# Supplied data
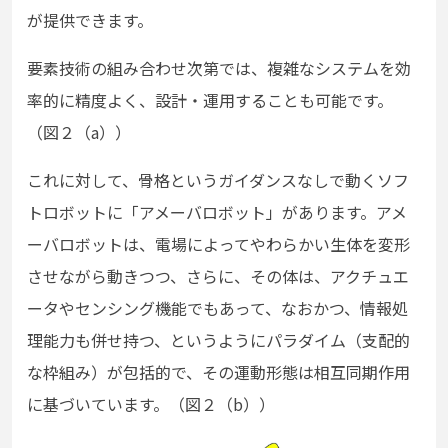
が提供できます。
要素技術の組み合わせ次第では、複雑なシステムを効
率的に精度よく、設計・運用することも可能です。
（図２（a））
これに対して、骨格というガイダンスなしで動くソフ
トロボットに「アメーバロボット」があります。アメ
ーバロボットは、電場によってやわらかい生体を変形
させながら動きつつ、さらに、その体は、アクチュエ
ータやセンシング機能でもあって、なおかつ、情報処
理能力も併せ持つ、というようにパラダイム（支配的
な枠組み）が包括的で、その運動形態は相互同期作用
に基づいています。（図２（b））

# What is expected
Only the lines from the one with "トロボットに「アメーバロボット」があります。アメ" to the end of the entries above belong in your answer. Retype them exactly.

# Expected answer
トロボットに「アメーバロボット」があります。アメ
ーバロボットは、電場によってやわらかい生体を変形
させながら動きつつ、さらに、その体は、アクチュエ
ータやセンシング機能でもあって、なおかつ、情報処
理能力も併せ持つ、というようにパラダイム（支配的
な枠組み）が包括的で、その運動形態は相互同期作用
に基づいています。（図２（b））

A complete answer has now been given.